A second criticism concerns my perspective on secularity (Lauterbach, Afolayan), specifically my assumption that Nigeria is a secular state. I admit the academic value of acknowledging the contestations around the term. However, such are the terms of religio-political engagement in Nigeria that normatively, I don’t see how I could have entertained a different point of departure. It is difficult to think of the Nigerian state as anything other than secular. As a matter of fact, contention over the terms of its taken for granted secularity has long been the defining element in Christian-Muslim political struggles, meaning that insofar as either side is content to have the balance shifted in its favor, it is because it perceives it to be otherwise in a notionally secular arrangement. Paradoxically, in their sworn desire to overturn it, rogue actors like Boko Haram are reminders of Nigeria’s secularity. In saying that Nigeria is a secular state, one is not disputing that religious actors and sentiments continue to exercise an outsize influence; on the contrary, one is acknowledging that, in principle, the Nigerian state is bound to an agnosticism which forbids either having a state religion or the privileging of the interests of one religious community over others. That the state frequently strays from this principle does nothing to nullify its secular status.  

Liberalism and Spirituality

Finally, I have been challenged (Lauterbach) on my ostensible postulation of liberal democracy and spirituality as essentially antithetical. While I concede that the interplay between the two is neither unidimensional nor teleological, and while liberal democracies of course can and do draw sustenance from spiritual resources, what I am anxious to highlight is the danger of civic manipulation under certain conditions by actors invoking spiritual license or authority. By muddying the waters of rational deliberation, something that we have seen in too many cases, such actors provide a justification for rule by prodigy, a state of affairs that is harmful to the growth of liberal democracy.      

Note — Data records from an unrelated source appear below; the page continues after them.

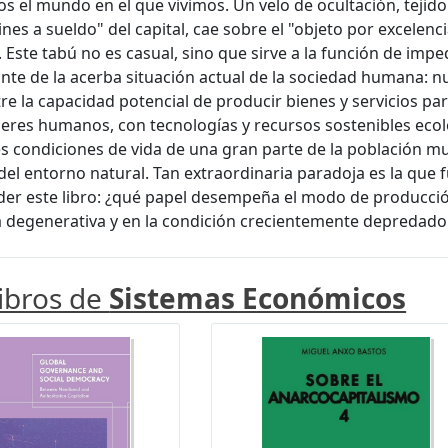
 el mundo en el que vivimos. Un velo de ocultación, tejid
es a sueldo" del capital, cae sobre el "objeto por excelencia
 Este tabú no es casual, sino que sirve a la función de imp
nte de la acerba situación actual de la sociedad humana: nu
re la capacidad potencial de producir bienes y servicios pa
seres humanos, con tecnologías y recursos sostenibles ecoló
s condiciones de vida de una gran parte de la población m
del entorno natural. Tan extraordinaria paradoja es la que
er este libro: ¿qué papel desempeña el modo de producción 
a degenerativa y en la condición crecientemente depredado
libros de
Sistemas Económicos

Although I have doubled down on my core claims, there is no intention to wave off the earnest corrections and nudges of my colleagues. If anything, not only have I accepted much of their critique as just and taken it on board, they have alerted me to considerations that, in the fog of writing, one is always liable to overlook. None of us, it seems, is spared the fate of seeing through a glass darkly.

Ebenezer Obadare
Ebenezer Obadare is Douglas Dillon Senior Fellow for Africa Studies at the Council on Foreign Relations (CFR), Washington, D.C.; a fellow at the University of South Africa’s Institute of Theology, and contributing editor of Current History. Author and editor of numerous books on religion and politics and state and civil society in Africa, Obadare’s most recent work is Pastoral Power, Clerical State: Pentecostalism, Gender and Sexuality in Nigeria (Notre Dame Press, 2022). He is editor of Journal of Modern African Studies, published by Cambridge University Press.